For customers who colocate (or rent) their own dedicated server or virtual server, if they choose not to use our mailhub, we will not retain any logs whatsoever. This is allowed because we are not acting as a mail provider for those customers – they are effectively their own mail provider.
The EU directive requires us to keep this data for at least six months and no more than twenty-four. It is our intention to keep the data for the minimum time permitted. (We currently keep it for about a fortnight – the exact length varies – so this will be a big increase.)
The logs are only ever stored in servers owned and controlled by Mythic Beasts and physically located in the United Kingdom, and would only be disclosed in response to a court order or, to the extent that the Communications Data Bill requires us to, at the request of competent law-enforcement agency. Neither off-site backups, nor (frequently) on-site backups of the information are retained: we believe that storing the information on a RAID device constitutes "appropriate technical ... measures to protect the data against ... accidental loss".
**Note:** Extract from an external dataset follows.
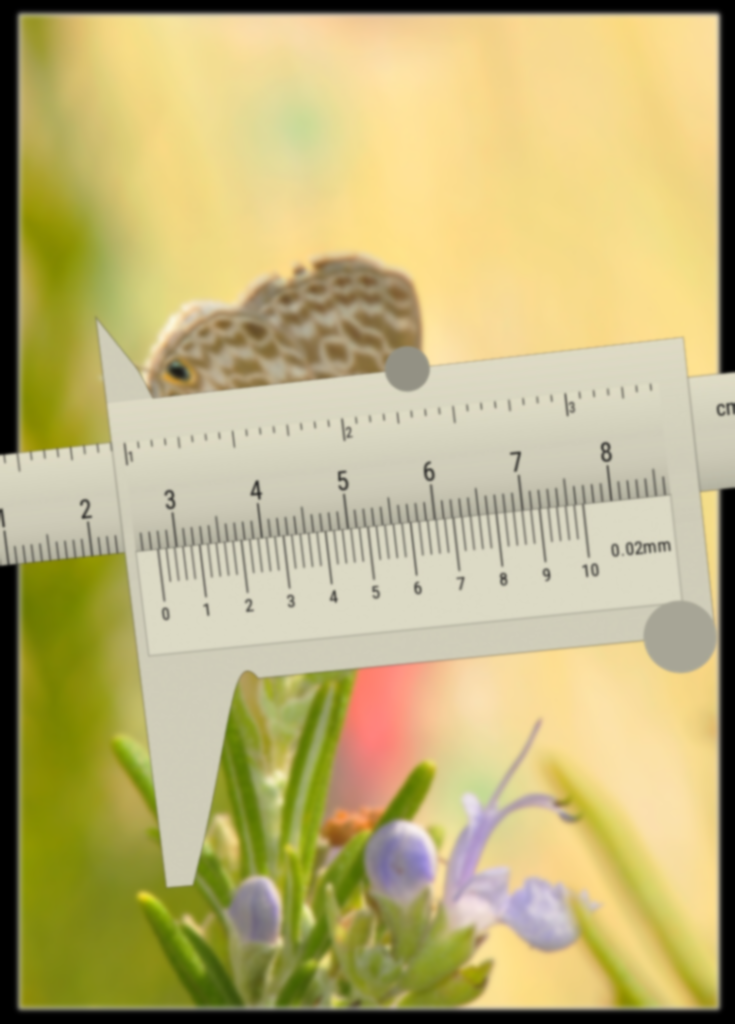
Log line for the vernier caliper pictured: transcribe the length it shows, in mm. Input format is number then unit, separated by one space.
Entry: 27.8 mm
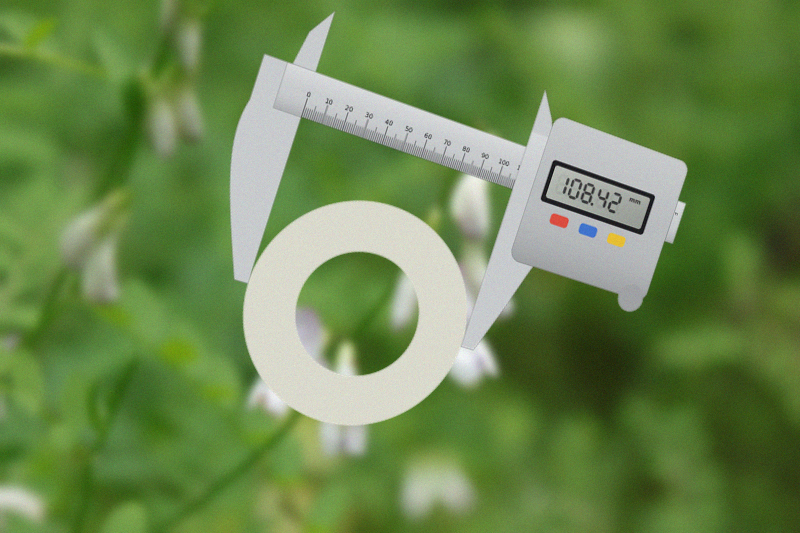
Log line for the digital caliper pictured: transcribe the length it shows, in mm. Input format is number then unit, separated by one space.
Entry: 108.42 mm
We don't in the least like legislation of this sort and believe that it is a gross violation of our users' privacy, that retaining it for six months puts an unnecessary burden on us, and have doubts about the ability of relevant law-enforcement agencies to interpret the information even if it were disclosed to them. We are certainly not going to jump through hoops to conform to it beyond the minimum possible. But equally, unless there is an exception for small ISPs (there has been in the some previous legislation) we cannot ignore it completely.